What the task asks: Copy out the entries below from the line containing "Answer in <instances>...</instances>. Mask" through the line containing "Wrap output in <instances>...</instances>. Is", keeping every line identical to the original and including nothing else.
── Data supplied
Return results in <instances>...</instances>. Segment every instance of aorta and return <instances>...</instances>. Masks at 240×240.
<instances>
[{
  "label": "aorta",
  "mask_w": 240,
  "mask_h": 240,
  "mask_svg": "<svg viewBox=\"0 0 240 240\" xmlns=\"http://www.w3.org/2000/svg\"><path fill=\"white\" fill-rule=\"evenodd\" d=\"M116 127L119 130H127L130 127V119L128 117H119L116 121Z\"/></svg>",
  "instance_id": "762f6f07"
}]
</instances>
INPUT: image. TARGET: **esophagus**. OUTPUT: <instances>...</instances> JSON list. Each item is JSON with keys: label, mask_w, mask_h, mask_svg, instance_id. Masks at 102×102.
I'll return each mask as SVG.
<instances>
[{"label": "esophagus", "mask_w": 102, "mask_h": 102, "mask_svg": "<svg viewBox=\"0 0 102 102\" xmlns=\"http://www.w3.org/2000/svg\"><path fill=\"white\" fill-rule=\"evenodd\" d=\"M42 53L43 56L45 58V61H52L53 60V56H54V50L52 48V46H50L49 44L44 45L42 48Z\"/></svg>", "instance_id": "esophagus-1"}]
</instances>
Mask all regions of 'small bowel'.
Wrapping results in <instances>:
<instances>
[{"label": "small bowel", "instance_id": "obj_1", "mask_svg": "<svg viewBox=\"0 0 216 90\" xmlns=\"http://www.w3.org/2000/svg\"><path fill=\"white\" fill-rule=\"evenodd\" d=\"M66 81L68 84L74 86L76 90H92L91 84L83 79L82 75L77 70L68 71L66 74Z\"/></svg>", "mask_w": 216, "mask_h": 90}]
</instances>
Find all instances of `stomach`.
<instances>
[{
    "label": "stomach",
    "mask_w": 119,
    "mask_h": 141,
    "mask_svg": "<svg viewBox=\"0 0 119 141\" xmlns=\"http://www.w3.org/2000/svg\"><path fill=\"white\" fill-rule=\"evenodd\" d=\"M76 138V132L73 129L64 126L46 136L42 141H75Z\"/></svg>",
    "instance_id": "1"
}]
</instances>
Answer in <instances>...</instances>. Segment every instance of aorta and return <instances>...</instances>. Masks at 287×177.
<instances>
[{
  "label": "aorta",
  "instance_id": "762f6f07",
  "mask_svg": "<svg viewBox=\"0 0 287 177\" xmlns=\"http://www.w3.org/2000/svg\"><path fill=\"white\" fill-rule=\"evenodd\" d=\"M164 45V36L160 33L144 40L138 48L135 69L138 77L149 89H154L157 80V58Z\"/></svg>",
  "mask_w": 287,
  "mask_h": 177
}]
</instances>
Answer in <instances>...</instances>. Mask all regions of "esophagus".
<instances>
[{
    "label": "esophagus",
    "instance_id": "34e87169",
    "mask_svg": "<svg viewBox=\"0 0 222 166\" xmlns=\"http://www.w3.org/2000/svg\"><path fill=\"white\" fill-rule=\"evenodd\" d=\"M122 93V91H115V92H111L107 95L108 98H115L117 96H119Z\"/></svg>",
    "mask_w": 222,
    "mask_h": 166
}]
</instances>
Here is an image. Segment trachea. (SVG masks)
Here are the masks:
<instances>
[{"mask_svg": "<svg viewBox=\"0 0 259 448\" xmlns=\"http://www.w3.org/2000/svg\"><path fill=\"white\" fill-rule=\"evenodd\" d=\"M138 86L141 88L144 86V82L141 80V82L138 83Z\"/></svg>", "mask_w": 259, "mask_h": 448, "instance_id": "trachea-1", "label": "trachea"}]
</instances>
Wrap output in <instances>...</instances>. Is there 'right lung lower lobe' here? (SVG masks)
────
── Data supplied
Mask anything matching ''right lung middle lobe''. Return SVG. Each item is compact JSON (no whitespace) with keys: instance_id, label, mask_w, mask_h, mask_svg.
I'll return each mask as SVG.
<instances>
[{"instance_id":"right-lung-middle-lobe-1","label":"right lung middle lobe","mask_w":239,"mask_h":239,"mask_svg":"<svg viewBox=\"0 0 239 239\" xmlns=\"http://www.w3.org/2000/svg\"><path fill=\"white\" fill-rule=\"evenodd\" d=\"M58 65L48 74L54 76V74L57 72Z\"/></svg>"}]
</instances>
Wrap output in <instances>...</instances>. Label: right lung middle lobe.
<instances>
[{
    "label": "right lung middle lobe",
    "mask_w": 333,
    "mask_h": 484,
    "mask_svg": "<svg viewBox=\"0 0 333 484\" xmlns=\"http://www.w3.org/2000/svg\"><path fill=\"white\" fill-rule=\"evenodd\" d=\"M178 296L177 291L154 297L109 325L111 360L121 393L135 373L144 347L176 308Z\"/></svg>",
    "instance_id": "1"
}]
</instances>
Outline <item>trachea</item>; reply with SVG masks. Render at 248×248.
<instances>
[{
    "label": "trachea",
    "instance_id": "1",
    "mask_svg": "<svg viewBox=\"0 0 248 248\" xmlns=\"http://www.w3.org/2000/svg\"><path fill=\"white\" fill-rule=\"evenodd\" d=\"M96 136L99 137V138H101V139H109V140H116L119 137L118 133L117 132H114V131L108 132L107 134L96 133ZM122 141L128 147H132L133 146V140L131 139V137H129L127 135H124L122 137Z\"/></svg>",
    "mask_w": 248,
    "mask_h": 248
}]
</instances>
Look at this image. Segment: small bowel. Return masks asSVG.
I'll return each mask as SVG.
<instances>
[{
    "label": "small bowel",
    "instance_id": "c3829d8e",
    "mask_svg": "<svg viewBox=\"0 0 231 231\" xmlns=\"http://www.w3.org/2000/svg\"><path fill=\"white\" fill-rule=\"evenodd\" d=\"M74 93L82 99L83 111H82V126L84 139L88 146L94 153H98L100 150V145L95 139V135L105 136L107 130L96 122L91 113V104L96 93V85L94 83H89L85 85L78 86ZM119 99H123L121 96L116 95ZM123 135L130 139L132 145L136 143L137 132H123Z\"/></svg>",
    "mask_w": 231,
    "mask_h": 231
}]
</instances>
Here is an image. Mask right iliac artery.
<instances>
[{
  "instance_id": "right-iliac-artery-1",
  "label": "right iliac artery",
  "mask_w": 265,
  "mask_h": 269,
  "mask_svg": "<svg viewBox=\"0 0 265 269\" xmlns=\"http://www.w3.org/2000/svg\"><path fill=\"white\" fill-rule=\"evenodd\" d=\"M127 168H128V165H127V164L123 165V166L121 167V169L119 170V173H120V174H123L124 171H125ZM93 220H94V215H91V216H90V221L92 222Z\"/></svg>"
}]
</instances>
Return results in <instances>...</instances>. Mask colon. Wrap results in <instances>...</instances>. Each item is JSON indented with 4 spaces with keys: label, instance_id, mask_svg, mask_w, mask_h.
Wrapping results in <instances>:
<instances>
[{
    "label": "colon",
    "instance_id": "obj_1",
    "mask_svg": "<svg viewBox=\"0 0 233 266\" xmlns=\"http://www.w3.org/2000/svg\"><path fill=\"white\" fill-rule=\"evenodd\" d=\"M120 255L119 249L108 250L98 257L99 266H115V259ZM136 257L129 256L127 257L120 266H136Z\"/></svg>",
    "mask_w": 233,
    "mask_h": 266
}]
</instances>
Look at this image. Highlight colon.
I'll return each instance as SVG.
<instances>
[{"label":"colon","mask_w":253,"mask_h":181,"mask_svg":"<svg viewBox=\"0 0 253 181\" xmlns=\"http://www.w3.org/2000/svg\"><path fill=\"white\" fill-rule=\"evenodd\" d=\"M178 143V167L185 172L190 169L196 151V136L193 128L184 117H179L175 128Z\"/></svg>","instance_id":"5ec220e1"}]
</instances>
────
Exercise response:
Answer in <instances>...</instances>. Mask all regions of "esophagus".
<instances>
[{
    "label": "esophagus",
    "instance_id": "34e87169",
    "mask_svg": "<svg viewBox=\"0 0 222 166\" xmlns=\"http://www.w3.org/2000/svg\"><path fill=\"white\" fill-rule=\"evenodd\" d=\"M122 93V91H115V92H111L107 95L108 98H115L117 96H119Z\"/></svg>",
    "mask_w": 222,
    "mask_h": 166
}]
</instances>
Here is an image. Segment trachea. (SVG masks)
Here are the masks:
<instances>
[{"mask_svg": "<svg viewBox=\"0 0 259 448\" xmlns=\"http://www.w3.org/2000/svg\"><path fill=\"white\" fill-rule=\"evenodd\" d=\"M138 86L141 88L144 86V82L141 80V82L138 83Z\"/></svg>", "mask_w": 259, "mask_h": 448, "instance_id": "trachea-1", "label": "trachea"}]
</instances>
Wrap output in <instances>...</instances>. Is there 'right lung lower lobe' here? (SVG masks)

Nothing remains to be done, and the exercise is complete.